Cuaca Jawa Tengah 18 Juli 2026: Waspada Angin Kencang dan Banjir Rob Pantura

4 hari yang lalu 8
 Waspada Angin Kencang dan Banjir Rob Pantura ilustrasi(MI/Akhmad Safuan)

Badan Meteorologi, Klimatologi, dan Geofisika (BMKG) mengeluarkan peringatan awal mengenai kondisi cuaca Jawa Tengah untuk Sabtu (18/7). Meski cuaca didominasi cerah berawan, penduduk diminta mewaspadai potensi angin kencang serta lama banjir rob nan lebih panjang di area pesisir utara (Pantura).

Prakirawan BMKG Stasiun Meteorologi Ahmad Yani Semarang, Agus Triyono, menjelaskan bahwa prakiraan cuaca di Jawa Tengah sepanjang hari ini umumnya cerah berawan hingga berawan.

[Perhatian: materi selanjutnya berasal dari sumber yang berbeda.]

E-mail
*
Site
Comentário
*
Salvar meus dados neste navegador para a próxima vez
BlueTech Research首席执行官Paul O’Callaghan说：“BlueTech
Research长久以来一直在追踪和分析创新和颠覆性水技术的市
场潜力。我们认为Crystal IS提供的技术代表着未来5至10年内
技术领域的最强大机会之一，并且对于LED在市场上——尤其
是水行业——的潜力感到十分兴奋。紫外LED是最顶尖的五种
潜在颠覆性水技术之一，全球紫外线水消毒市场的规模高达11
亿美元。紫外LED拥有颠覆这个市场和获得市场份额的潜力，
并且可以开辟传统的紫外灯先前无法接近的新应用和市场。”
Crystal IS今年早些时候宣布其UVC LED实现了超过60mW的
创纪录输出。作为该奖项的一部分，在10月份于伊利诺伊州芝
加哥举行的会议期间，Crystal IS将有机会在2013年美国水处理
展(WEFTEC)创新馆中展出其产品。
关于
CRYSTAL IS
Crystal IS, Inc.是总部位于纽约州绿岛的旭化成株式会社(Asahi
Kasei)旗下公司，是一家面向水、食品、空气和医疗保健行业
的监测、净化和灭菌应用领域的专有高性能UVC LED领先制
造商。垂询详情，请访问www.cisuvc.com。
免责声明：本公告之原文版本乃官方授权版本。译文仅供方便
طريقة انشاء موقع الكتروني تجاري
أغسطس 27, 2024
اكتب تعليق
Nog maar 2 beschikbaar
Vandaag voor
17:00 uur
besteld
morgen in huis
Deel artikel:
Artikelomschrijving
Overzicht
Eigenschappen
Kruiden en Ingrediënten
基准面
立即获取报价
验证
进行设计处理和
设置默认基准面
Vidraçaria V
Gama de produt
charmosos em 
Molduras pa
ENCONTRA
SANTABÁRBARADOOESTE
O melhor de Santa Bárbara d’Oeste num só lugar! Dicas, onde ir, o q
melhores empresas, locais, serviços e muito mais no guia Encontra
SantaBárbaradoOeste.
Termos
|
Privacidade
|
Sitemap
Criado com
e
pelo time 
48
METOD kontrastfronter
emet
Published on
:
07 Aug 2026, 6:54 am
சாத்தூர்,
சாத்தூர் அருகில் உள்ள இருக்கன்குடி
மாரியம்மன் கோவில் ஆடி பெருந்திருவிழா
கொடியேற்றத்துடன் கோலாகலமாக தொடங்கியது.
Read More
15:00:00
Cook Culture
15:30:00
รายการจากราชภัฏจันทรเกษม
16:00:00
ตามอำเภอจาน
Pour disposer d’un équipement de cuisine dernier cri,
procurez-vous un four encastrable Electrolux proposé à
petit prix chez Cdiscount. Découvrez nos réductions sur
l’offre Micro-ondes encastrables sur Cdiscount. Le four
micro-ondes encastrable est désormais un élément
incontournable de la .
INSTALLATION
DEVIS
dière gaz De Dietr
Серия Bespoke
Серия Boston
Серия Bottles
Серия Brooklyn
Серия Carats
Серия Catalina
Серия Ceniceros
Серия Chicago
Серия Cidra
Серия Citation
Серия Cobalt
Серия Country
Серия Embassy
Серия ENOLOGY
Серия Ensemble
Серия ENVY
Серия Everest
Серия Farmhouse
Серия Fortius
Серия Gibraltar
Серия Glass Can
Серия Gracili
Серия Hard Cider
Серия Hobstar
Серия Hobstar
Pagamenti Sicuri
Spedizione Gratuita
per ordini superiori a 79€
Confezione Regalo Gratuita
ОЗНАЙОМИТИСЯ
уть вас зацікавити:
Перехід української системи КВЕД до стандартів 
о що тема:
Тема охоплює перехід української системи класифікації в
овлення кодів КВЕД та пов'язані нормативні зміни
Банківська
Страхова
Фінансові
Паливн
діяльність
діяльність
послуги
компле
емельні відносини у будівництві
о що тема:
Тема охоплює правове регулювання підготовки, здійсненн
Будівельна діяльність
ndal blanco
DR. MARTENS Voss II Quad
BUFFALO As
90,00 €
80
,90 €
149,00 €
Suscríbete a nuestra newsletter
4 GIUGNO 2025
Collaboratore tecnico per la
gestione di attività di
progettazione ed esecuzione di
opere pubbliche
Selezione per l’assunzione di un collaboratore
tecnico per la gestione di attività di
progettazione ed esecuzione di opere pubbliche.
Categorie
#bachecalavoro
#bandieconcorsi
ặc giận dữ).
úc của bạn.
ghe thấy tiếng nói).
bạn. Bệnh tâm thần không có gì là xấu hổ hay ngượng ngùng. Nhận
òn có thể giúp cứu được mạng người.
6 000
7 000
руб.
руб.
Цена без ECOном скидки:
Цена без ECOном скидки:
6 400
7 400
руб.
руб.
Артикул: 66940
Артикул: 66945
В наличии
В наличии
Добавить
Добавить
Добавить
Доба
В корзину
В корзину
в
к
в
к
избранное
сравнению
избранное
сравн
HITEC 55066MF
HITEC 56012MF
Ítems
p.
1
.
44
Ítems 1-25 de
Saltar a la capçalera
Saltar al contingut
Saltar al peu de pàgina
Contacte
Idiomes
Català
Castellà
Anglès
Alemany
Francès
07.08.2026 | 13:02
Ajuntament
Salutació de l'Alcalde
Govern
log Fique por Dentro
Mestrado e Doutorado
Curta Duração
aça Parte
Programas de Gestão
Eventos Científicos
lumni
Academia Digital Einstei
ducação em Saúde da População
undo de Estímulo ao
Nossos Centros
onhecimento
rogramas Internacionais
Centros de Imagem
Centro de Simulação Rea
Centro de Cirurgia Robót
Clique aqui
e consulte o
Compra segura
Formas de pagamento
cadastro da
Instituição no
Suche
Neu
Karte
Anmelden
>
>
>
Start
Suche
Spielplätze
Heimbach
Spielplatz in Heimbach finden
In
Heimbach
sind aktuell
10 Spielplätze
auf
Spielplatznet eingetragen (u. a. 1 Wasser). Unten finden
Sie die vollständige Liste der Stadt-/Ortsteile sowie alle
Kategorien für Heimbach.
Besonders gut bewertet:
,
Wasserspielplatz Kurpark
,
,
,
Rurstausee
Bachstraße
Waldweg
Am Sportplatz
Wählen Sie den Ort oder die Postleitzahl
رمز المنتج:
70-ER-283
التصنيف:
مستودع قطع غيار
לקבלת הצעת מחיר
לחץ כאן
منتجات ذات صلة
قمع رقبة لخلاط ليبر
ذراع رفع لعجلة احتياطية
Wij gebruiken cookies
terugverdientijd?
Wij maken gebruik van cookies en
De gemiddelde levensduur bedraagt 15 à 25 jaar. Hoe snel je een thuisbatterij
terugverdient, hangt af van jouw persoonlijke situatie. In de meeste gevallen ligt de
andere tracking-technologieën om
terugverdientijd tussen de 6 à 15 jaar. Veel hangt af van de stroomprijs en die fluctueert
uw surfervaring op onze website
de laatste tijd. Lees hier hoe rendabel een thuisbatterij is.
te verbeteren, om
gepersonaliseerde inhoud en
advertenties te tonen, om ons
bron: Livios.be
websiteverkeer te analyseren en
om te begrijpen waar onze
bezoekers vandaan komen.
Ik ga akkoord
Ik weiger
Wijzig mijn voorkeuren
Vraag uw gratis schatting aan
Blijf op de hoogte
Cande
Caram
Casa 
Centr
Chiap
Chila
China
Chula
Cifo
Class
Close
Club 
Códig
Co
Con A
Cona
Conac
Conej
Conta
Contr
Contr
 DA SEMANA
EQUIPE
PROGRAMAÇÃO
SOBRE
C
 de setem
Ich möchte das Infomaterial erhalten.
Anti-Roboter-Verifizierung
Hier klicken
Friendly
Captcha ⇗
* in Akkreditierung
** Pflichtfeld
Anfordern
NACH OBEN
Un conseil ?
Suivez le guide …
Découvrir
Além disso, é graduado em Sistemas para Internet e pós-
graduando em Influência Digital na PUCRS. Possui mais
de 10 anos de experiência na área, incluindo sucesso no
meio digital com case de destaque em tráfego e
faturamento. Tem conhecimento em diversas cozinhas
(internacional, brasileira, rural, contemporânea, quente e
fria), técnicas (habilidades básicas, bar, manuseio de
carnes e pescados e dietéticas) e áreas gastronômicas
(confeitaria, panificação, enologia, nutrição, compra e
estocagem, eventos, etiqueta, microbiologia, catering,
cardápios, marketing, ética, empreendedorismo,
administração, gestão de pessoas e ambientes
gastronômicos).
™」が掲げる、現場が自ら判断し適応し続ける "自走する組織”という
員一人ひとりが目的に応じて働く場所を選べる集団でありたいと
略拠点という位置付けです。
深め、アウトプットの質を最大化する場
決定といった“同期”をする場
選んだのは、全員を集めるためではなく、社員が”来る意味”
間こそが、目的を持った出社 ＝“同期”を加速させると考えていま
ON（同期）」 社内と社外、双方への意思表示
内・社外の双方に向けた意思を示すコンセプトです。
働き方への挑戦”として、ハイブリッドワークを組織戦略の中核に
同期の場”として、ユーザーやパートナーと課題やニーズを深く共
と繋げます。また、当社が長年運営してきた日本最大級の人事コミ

Namun, hujan ringan tidak merata berkesempatan turun di tiga wilayah, ialah Purbalingga, Wonosobo, dan Kajen, terutama di area pegunungan dan dataran tinggi pada sore hingga awal malam.

Selain hujan, Agus menekankan perlunya kewaspadaan terhadap angin kencang nan bertiup dari timur ke selatan dengan kecepatan 5-35 kilometer per jam. Kondisi ini, ditambah dengan kelembaban udara nan rendah (45-95 persen) dan suhu udara antara 16-33 derajat Celsius, meningkatkan akibat kebakaran rimba dan lahan (karhutla).

"Waspada karhutla lantaran banyak tanaman mengering dan mudah terbakar di musim tandus ini," ujar Agus Triyono.

Ancaman Banjir Rob di Pantura

Kondisi kritis juga dilaporkan terjadi di perairan utara Jawa Tengah. Prakirawan BMKG Stasiun Maritim Tanjung Emas Semarang, Wahyu Sri Mulyani, mengungkapkan bahwa lama air laut pasang (rob) kali ini lebih panjang dari biasanya, ialah mulai pukul 08.00 hingga 14.00 WIB.

Fenomena ini menyebabkan banjir rob di sejumlah wilayah seperti Pati, Demak, Semarang, dan Pekalongan semakin susah surut. Dampaknya, akses transportasi terganggu lantaran jalan dan jembatan terendam, serta menghalang aktivitas ekonomi penduduk seperti bongkar muat di pelabuhan, budidaya perikanan darat, dan petani garam.

"Warga di area pesisir Pantura diminta tetap waspada dan siaga banjir rob dengan ketinggian maksimum mencapai 1 meter," kata Wahyu.

Kondisi Gelombang Laut

Terkait kondisi perairan, BMKG mencatat adanya penurunan ketinggian gelombang di wilayah utara, seperti Pekalongan-Kendal, Semarang-Demak, Karimunjawa, Jepara, hingga Pati-Rembang, dengan kisaran 0,5-1,25 meter.

Namun, situasi berbeda terjadi di perairan selatan Jawa Tengah. Gelombang tinggi antara 1,25-2,5 meter tetap berjalan dan berisiko bagi aktivitas pelayaran. Nelayan, operator kapal tongkang, serta pikulan penumpang diimbau waspada, terutama jika kecepatan angin melampaui 15 knot.

Ringkasan Peringatan Dini Jawa Tengah (18 Juli 2026):

  • Angin Kencang: Kecepatan 5-35 km/jam, waspada Karhutla.
  • Banjir Rob: Pesisir Pantura (Semarang, Demak, Pati, Pekalongan) pukul 08.00-14.00 WIB.
  • Gelombang Tinggi: Perairan Selatan Jateng mencapai 2,5 meter.
  • Hujan Ringan: Purbalingga, Wonosobo, dan Kajen (sore/malam).